## Study text
Ideas to optimize this effect?

GeonBit · August 24, 2017, 1:29am

Hi all,

Just wondering if any of you got ideas to optimize the following effect:

#if OPENGL
#define SV_POSITION POSITION
#define VS_SHADERMODEL vs_3_0
#define PS_SHADERMODEL ps_3_0
#else
#define VS_SHADERMODEL vs_4_0_level_9_1
#define PS_SHADERMODEL ps_4_0_level_9_1
#endif

// world / view / projection matrix
matrix WorldViewProjection;

// world matrix
matrix World;

// define white color value
float3 WhiteColor = float3(1, 1, 1);

// ambient light value
float3 AmbientColor = float3(1, 1, 1);

// diffuse color
float3 DiffuseColor = float3(1, 1, 1);

// emissive
float3 EmissiveColor = float3(0, 0, 0);

// max intensity, eg allowing lights to overflow original color
float MaxLightIntensity = 1.0f;

// rendering alpha
float Alpha = 1.0f;

// main texture
texture MainTexture;

// are we using texture?
bool TextureEnabled = false;

// max lights count
#define MAX_LIGHTS_COUNT 7

// light sources.
// note: 
//	- lights with range 0 = directional lights (in which case light pos is direction).
//	- lights with intensity 0 = disabled lights.

## Dataset entries
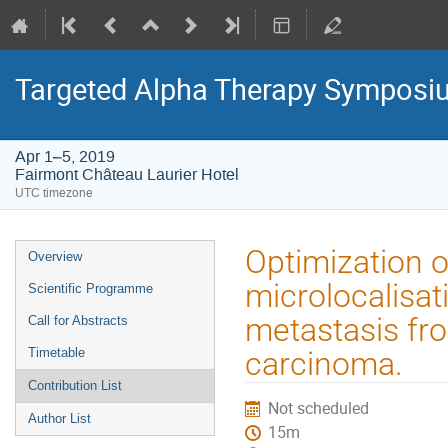
Targeted Alpha Therapy Symposi
Apr 1–5, 2019
Fairmont Château Laurier Hotel
UTC timezone
Event
Optimization o
Overview
menu
microlocalisa
Scientific Programme
metastasis fro
Call for Abstracts
Timetable
carcinoma.
Contribution List
Not scheduled
Author List
15m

## What is required
In the shader forum post, what kind of light does a range of 0 stand for?

## Written answer
A directional light, with the light position used as its direction.